■ ASSIGNED TASK: Copy each line of the entries that contains the word "elbow".

START INFORMATION GIVEN

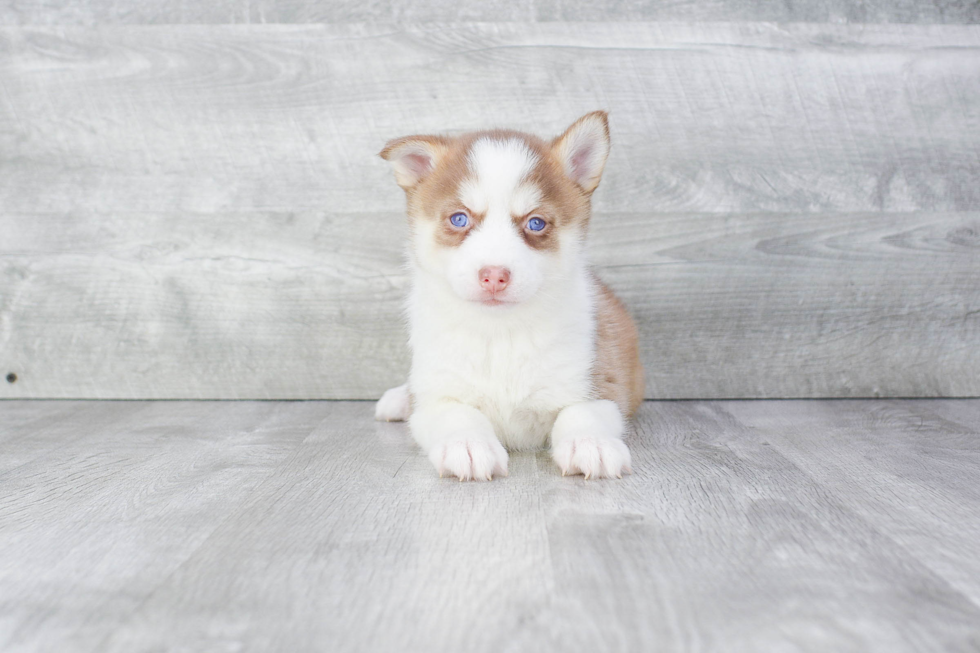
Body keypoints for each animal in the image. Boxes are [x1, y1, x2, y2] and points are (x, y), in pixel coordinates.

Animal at [374, 112, 644, 478]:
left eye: (536, 223)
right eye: (459, 218)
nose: (494, 276)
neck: (500, 333)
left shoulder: (602, 382)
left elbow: (581, 412)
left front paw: (591, 443)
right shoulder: (435, 398)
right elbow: (456, 412)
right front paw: (467, 444)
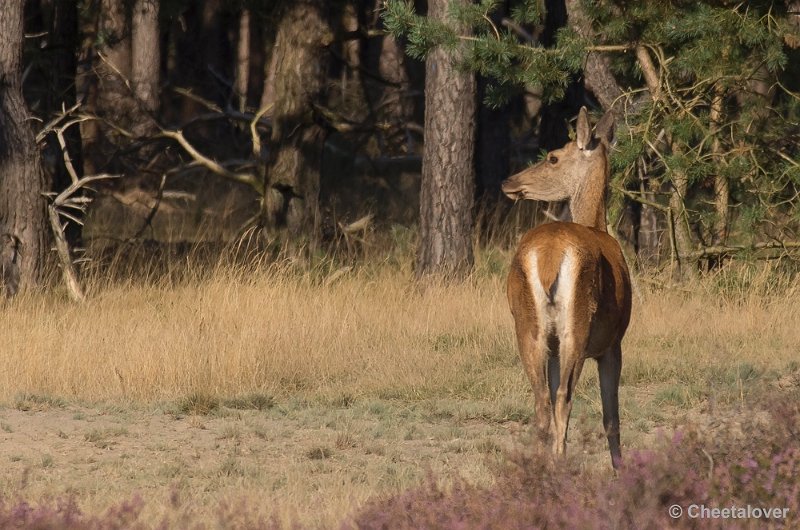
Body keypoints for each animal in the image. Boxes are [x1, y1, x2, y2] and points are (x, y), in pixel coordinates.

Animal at [506, 107, 632, 466]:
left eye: (552, 157)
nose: (509, 182)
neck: (597, 225)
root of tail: (548, 256)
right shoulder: (612, 343)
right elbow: (611, 419)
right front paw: (621, 470)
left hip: (528, 325)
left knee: (541, 401)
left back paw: (540, 466)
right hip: (577, 325)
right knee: (563, 397)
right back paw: (560, 464)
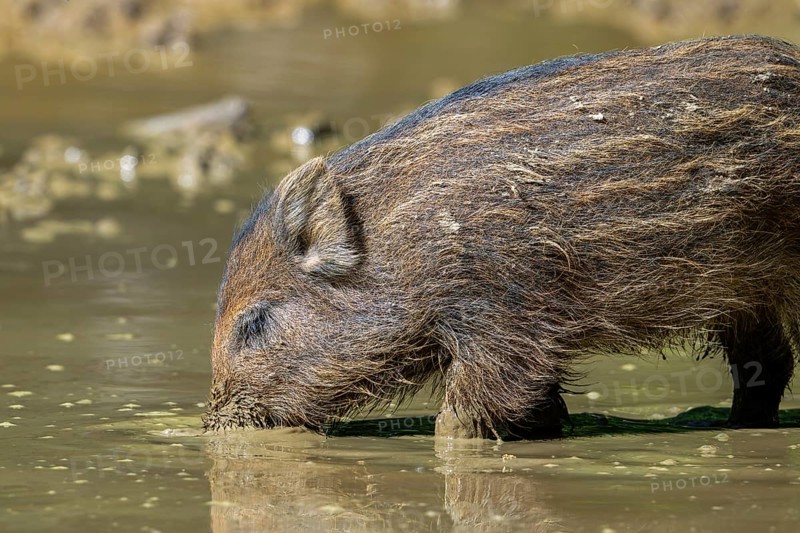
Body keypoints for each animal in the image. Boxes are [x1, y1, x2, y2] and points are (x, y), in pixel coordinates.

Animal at [203, 35, 800, 439]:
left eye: (254, 322)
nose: (212, 424)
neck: (405, 248)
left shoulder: (507, 319)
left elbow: (468, 415)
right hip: (747, 299)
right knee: (767, 365)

END INFORMATION GIVEN

■ ANSWER BOX:
left elbow: (581, 412)
right elbow: (456, 412)
right elbow: (611, 419)
left elbow: (468, 415)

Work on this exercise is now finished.